Video Skill

Use this skill to run video-skill end-to-end or stage-by-stage.

First-time setup (no repo clone required)

Use one of these setup paths:

A) Run from local source repo (recommended while iterating):

cd /path/to/videoskill
uv sync --dev
cp config.example.json config.json

Then run commands with uv run, for example:

uv run video-skill --help

Then run video-skill ... directly from your working directory.

Verify providers before processing:

video-skill config-validate --config config.json
video-skill providers-ping --config config.json --path /v1/models

Standard workflow (recommended)

Run from your working directory where config.json and data paths are valid.

video-skill transcribe --video <video.mp4> --out <name>.whisper.json --config config.json
video-skill transcript-parse --input <name>.whisper.json --out <name>.segments.jsonl
video-skill transcript-chunk --segments <name>.segments.jsonl --out <name>.chunks.jsonl --window-s 120 --overlap-s 15
video-skill steps-extract --segments <name>.segments.jsonl --clips-manifest <clips>.jsonl --chunks <name>.chunks.jsonl --mode ai --config config.json --out <name>.steps.ai.jsonl
video-skill frames-extract --video <video.mp4> --steps <name>.steps.ai.jsonl --out-dir <frames_dir> --manifest-out <name>.frames_manifest.jsonl --sample-count 2
video-skill steps-enrich --steps <name>.steps.ai.jsonl --frames-manifest <name>.frames_manifest.jsonl --out <name>.steps.enriched.ai.jsonl --mode ai --config config.json
video-skill markdown-render --steps <name>.steps.enriched.ai.jsonl --out <name>.md --title "<Title>"

Modes

--mode heuristic: deterministic, no model calls
--mode ai-direct: VLM-centric enrichment
--mode ai: reasoning + VLM orchestration (default for quality)

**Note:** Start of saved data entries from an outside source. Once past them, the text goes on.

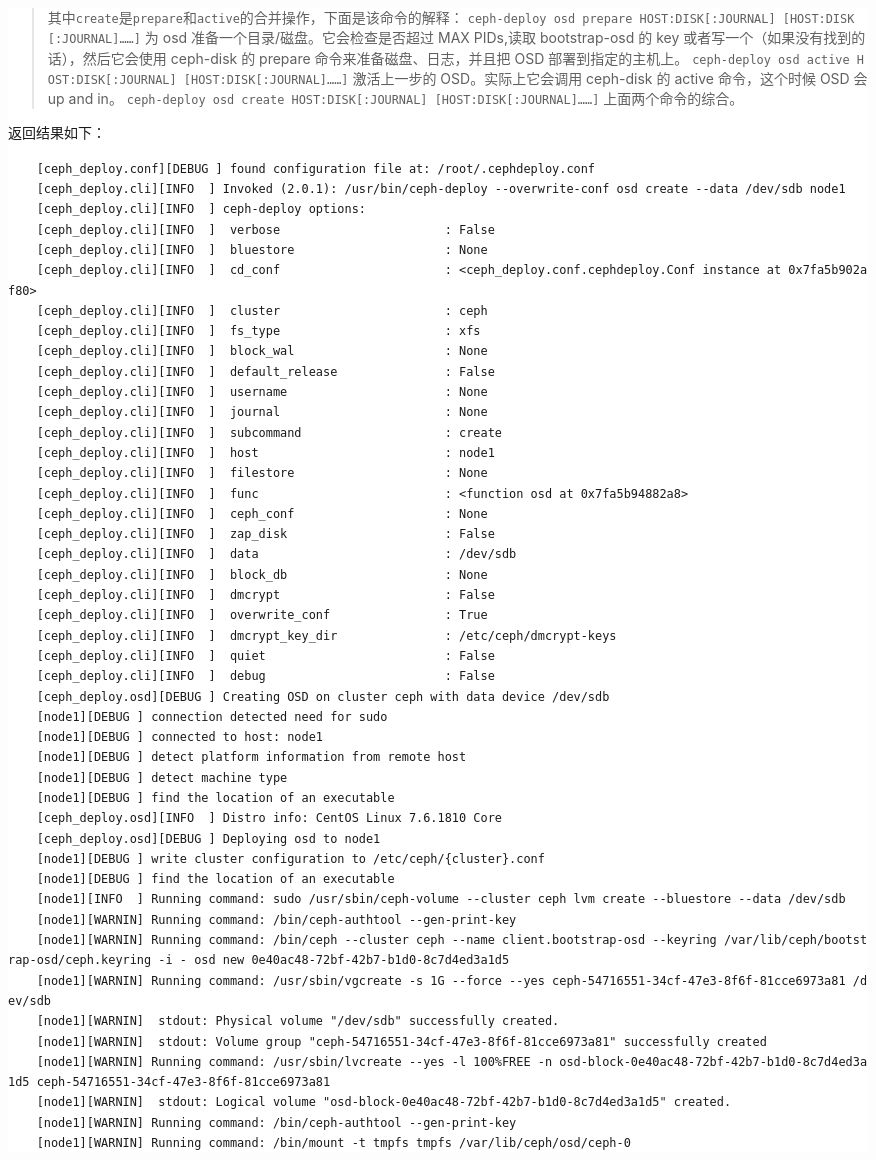 > 其中`create`是`prepare`和`active`的合并操作，下面是该命令的解释：
> `ceph-deploy osd prepare HOST:DISK[:JOURNAL] [HOST:DISK[:JOURNAL]……]`
> 为 osd 准备一个目录/磁盘。它会检查是否超过 MAX PIDs,读取 bootstrap-osd 的 key 或者写一个（如果没有找到的话），然后它会使用 ceph-disk 的 prepare 命令来准备磁盘、日志，并且把 OSD 部署到指定的主机上。
> `ceph-deploy osd active HOST:DISK[:JOURNAL] [HOST:DISK[:JOURNAL]……]`
> 激活上一步的 OSD。实际上它会调用 ceph-disk 的 active 命令，这个时候 OSD 会 up and in。
> `ceph-deploy osd create HOST:DISK[:JOURNAL] [HOST:DISK[:JOURNAL]……]`
> 上面两个命令的综合。

返回结果如下：
```plain
    [ceph_deploy.conf][DEBUG ] found configuration file at: /root/.cephdeploy.conf
    [ceph_deploy.cli][INFO  ] Invoked (2.0.1): /usr/bin/ceph-deploy --overwrite-conf osd create --data /dev/sdb node1
    [ceph_deploy.cli][INFO  ] ceph-deploy options:
    [ceph_deploy.cli][INFO  ]  verbose                       : False
    [ceph_deploy.cli][INFO  ]  bluestore                     : None
    [ceph_deploy.cli][INFO  ]  cd_conf                       : <ceph_deploy.conf.cephdeploy.Conf instance at 0x7fa5b902af80>
    [ceph_deploy.cli][INFO  ]  cluster                       : ceph
    [ceph_deploy.cli][INFO  ]  fs_type                       : xfs
    [ceph_deploy.cli][INFO  ]  block_wal                     : None
    [ceph_deploy.cli][INFO  ]  default_release               : False
    [ceph_deploy.cli][INFO  ]  username                      : None
    [ceph_deploy.cli][INFO  ]  journal                       : None
    [ceph_deploy.cli][INFO  ]  subcommand                    : create
    [ceph_deploy.cli][INFO  ]  host                          : node1
    [ceph_deploy.cli][INFO  ]  filestore                     : None
    [ceph_deploy.cli][INFO  ]  func                          : <function osd at 0x7fa5b94882a8>
    [ceph_deploy.cli][INFO  ]  ceph_conf                     : None
    [ceph_deploy.cli][INFO  ]  zap_disk                      : False
    [ceph_deploy.cli][INFO  ]  data                          : /dev/sdb
    [ceph_deploy.cli][INFO  ]  block_db                      : None
    [ceph_deploy.cli][INFO  ]  dmcrypt                       : False
    [ceph_deploy.cli][INFO  ]  overwrite_conf                : True
    [ceph_deploy.cli][INFO  ]  dmcrypt_key_dir               : /etc/ceph/dmcrypt-keys
    [ceph_deploy.cli][INFO  ]  quiet                         : False
    [ceph_deploy.cli][INFO  ]  debug                         : False
    [ceph_deploy.osd][DEBUG ] Creating OSD on cluster ceph with data device /dev/sdb
    [node1][DEBUG ] connection detected need for sudo
    [node1][DEBUG ] connected to host: node1
    [node1][DEBUG ] detect platform information from remote host
    [node1][DEBUG ] detect machine type
    [node1][DEBUG ] find the location of an executable
    [ceph_deploy.osd][INFO  ] Distro info: CentOS Linux 7.6.1810 Core
    [ceph_deploy.osd][DEBUG ] Deploying osd to node1
    [node1][DEBUG ] write cluster configuration to /etc/ceph/{cluster}.conf
    [node1][DEBUG ] find the location of an executable
    [node1][INFO  ] Running command: sudo /usr/sbin/ceph-volume --cluster ceph lvm create --bluestore --data /dev/sdb
    [node1][WARNIN] Running command: /bin/ceph-authtool --gen-print-key
    [node1][WARNIN] Running command: /bin/ceph --cluster ceph --name client.bootstrap-osd --keyring /var/lib/ceph/bootstrap-osd/ceph.keyring -i - osd new 0e40ac48-72bf-42b7-b1d0-8c7d4ed3a1d5
    [node1][WARNIN] Running command: /usr/sbin/vgcreate -s 1G --force --yes ceph-54716551-34cf-47e3-8f6f-81cce6973a81 /dev/sdb
    [node1][WARNIN]  stdout: Physical volume "/dev/sdb" successfully created.
    [node1][WARNIN]  stdout: Volume group "ceph-54716551-34cf-47e3-8f6f-81cce6973a81" successfully created
    [node1][WARNIN] Running command: /usr/sbin/lvcreate --yes -l 100%FREE -n osd-block-0e40ac48-72bf-42b7-b1d0-8c7d4ed3a1d5 ceph-54716551-34cf-47e3-8f6f-81cce6973a81
    [node1][WARNIN]  stdout: Logical volume "osd-block-0e40ac48-72bf-42b7-b1d0-8c7d4ed3a1d5" created.
    [node1][WARNIN] Running command: /bin/ceph-authtool --gen-print-key
    [node1][WARNIN] Running command: /bin/mount -t tmpfs tmpfs /var/lib/ceph/osd/ceph-0
```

Prefer --mode ai unless user asks for debugging or reduced model usage.

Reliability and diagnostics

steps-enrich emits: - per-step progress logs - summary metrics: parse_errors, transient_recovered, unresolved_final - detailed *.errors.jsonl when any errors occur

If runs fail unexpectedly: 1. re-run providers-ping 2. inspect *.errors.jsonl by stage (sampling_plan, vlm_judge, vlm_select_frames, vlm_signal_pass, reasoning_finalize) 3. verify endpoint DNS/host reachability

Validation gate before claiming success

Always run:

video-skill --help

Use make verify only when working from the source repo.